5. EU residency in code, not as a setting

Our databases (Cloudflare D1), object storage (Cloudflare R2), caches (Cloudflare KV), and queues (Cloudflare Queues) are configured at the code level to run only in European data centres. Sentry runs in the EU region; PostHog runs on our own servers at Hetzner Frankfurt; Resend (transactional email) runs in the EU.

Three data processors in the US are unavoidable: PagerDuty (incident paging — no end-user data), GitHub (source-code hosting — no personal data), Apple App Store + Google Play (app distribution). For each, the EU Standard Contractual Clauses (SCCs) apply. Details in our transfer register.

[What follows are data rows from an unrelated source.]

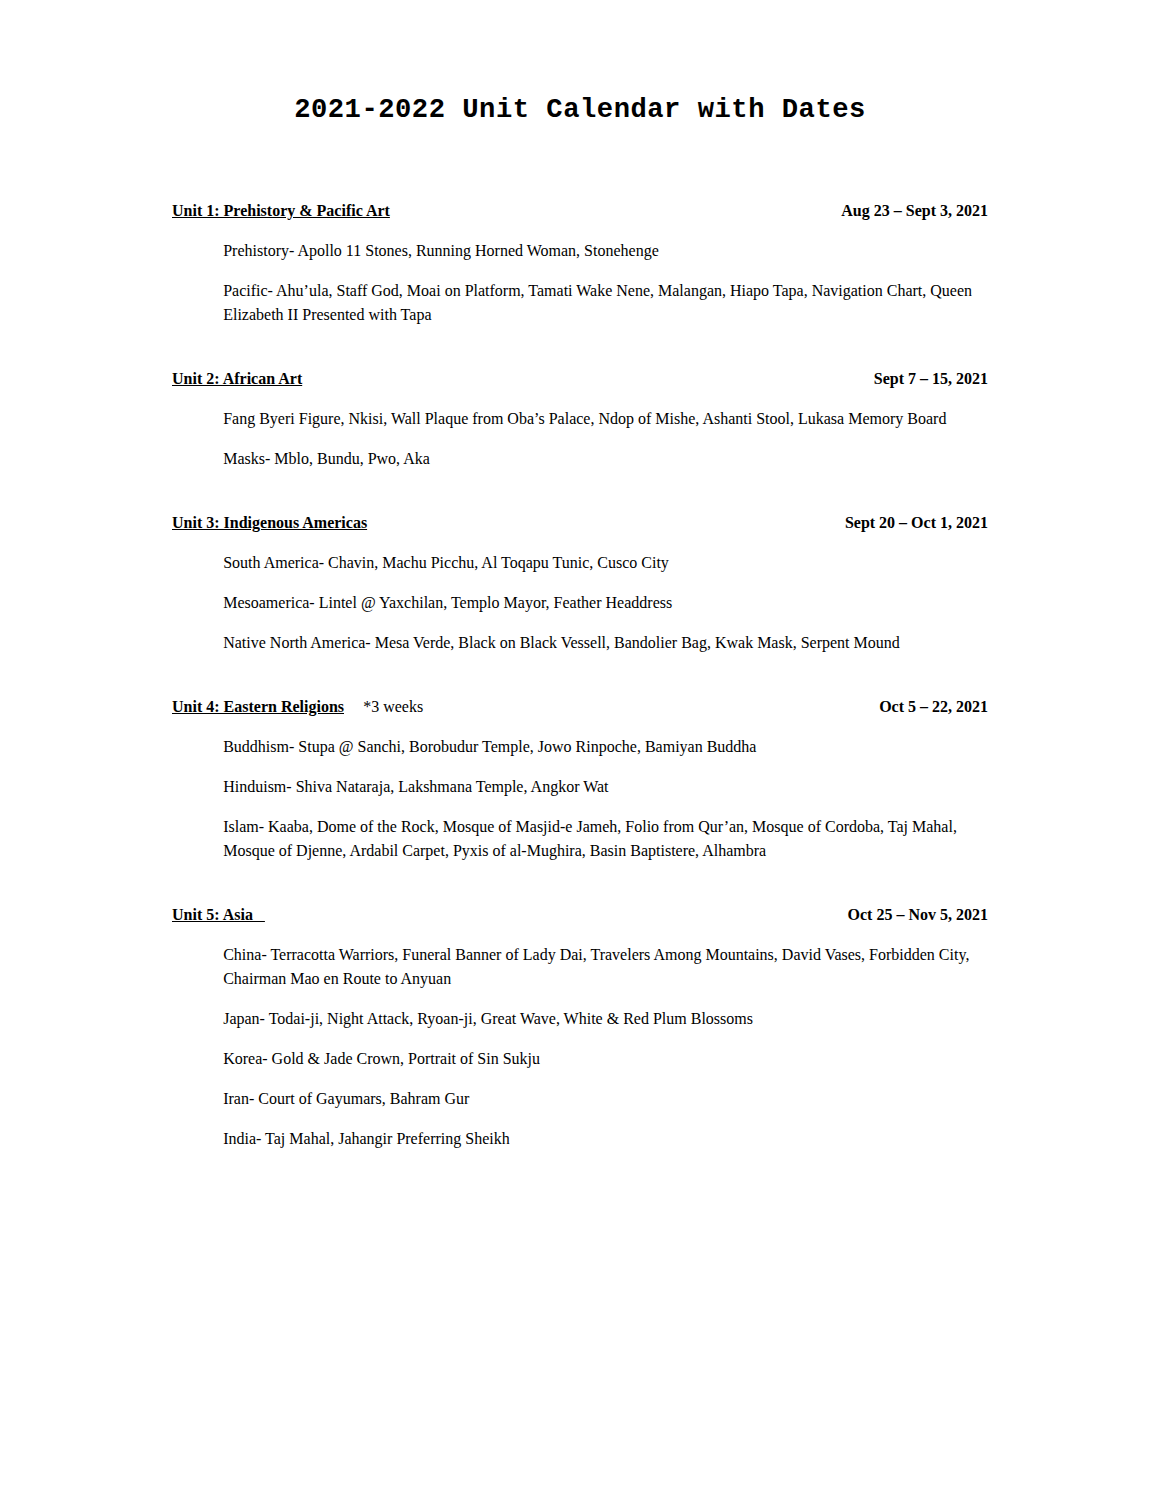2021-2022 Unit Calendar with Dates
Unit 1: Prehistory & Pacific Art Aug 23 – Sept 3, 2021
Prehistory- Apollo 11 Stones, Running Horned Woman, Stonehenge
Pacific- Ahu’ula, Staff God, Moai on Platform, Tamati Wake Nene, Malangan, Hiapo Tapa, Navigation Chart, Queen Elizabeth II Presented with Tapa
Unit 2: African Art Sept 7 – 15, 2021
Fang Byeri Figure, Nkisi, Wall Plaque from Oba’s Palace, Ndop of Mishe, Ashanti Stool, Lukasa Memory Board
Masks- Mblo, Bundu, Pwo, Aka
Unit 3: Indigenous Americas Sept 20 – Oct 1, 2021
South America- Chavin, Machu Picchu, Al Toqapu Tunic, Cusco City
Mesoamerica- Lintel @ Yaxchilan, Templo Mayor, Feather Headdress
Native North America- Mesa Verde, Black on Black Vessell, Bandolier Bag, Kwak Mask, Serpent Mound
Unit 4: Eastern Religions *3 weeks Oct 5 – 22, 2021
Buddhism- Stupa @ Sanchi, Borobudur Temple, Jowo Rinpoche, Bamiyan Buddha
Hinduism- Shiva Nataraja, Lakshmana Temple, Angkor Wat
Islam- Kaaba, Dome of the Rock, Mosque of Masjid-e Jameh, Folio from Qur’an, Mosque of Cordoba, Taj Mahal, Mosque of Djenne, Ardabil Carpet, Pyxis of al-Mughira, Basin Baptistere, Alhambra
Unit 5: Asia Oct 25 – Nov 5, 2021
China- Terracotta Warriors, Funeral Banner of Lady Dai, Travelers Among Mountains, David Vases, Forbidden City, Chairman Mao en Route to Anyuan
Japan- Todai-ji, Night Attack, Ryoan-ji, Great Wave, White & Red Plum Blossoms
Korea- Gold & Jade Crown, Portrait of Sin Sukju
Iran- Court of Gayumars, Bahram Gur
India- Taj Mahal, Jahangir Preferring Sheikh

6. Recipients of your data

Your data is shared only with the following recipients:

• Cloudflare — hosting, EU jurisdiction (processor)
• Sentry — error telemetry, EU region (processor, opt-in for analytics)
• PostHog — product analytics, our own server in Frankfurt (processor, opt-in)
• Resend — transactional email (e.g. service notifications, EU region)
• RevenueCat — subscription management, US with SCCs (planned for v1.1)
• Apple / Google — app store receipts, US with SCCs

We don't sell or rent your data. It is not shared with ad networks, data brokers, or insurance companies.

7. Your rights

Under GDPR you have the right at any time to:

• Access (Art. 15) — App → Settings → "Export my data". You receive a JSON file containing your vault, scan history, deletion records, and audit-log entries you were the actor of.
• Rectification (Art. 16) — correct life stage, trimester, or email in Settings.
• Erasure (Art. 17) — App → Settings → "Delete my account". We erase across all systems (D1, R2, RevenueCat, Sentry, PostHog, CMS) within 72 hours and record the operation in an immutable audit chain. You can track progress under Settings → "Deletion status".
• Restriction (Art. 18) — write to privacy@pregnancylens.com
• Data portability (Art. 20) — the "Export my data" download is machine-readable (JSON).
• Objection (Art. 21) — turn individual consents off at any time.
• Complaint to a supervisory authority (Art. 77) — see section 9.

8. Data minimisation

We collect the minimum necessary for the app to work. Concretely: no birth date (only trimester-week bucket), no location data, no device IDs beyond rate-limiting pseudonymisation, no contact list, no calendar.

9. Supervisory authority

You have the right to file a complaint with a data-protection supervisory authority at any time — typically at your place of residence or at our place of business. The supervisory authority competent for our establishment is listed in the imprint once the appointment process is complete.

10. Changes to this notice

We update this notice quarterly or on any material change to our data flows. Earlier versions are visible in our public version history. Material changes are announced in the app and by email (if you've provided one) at least 14 days in advance.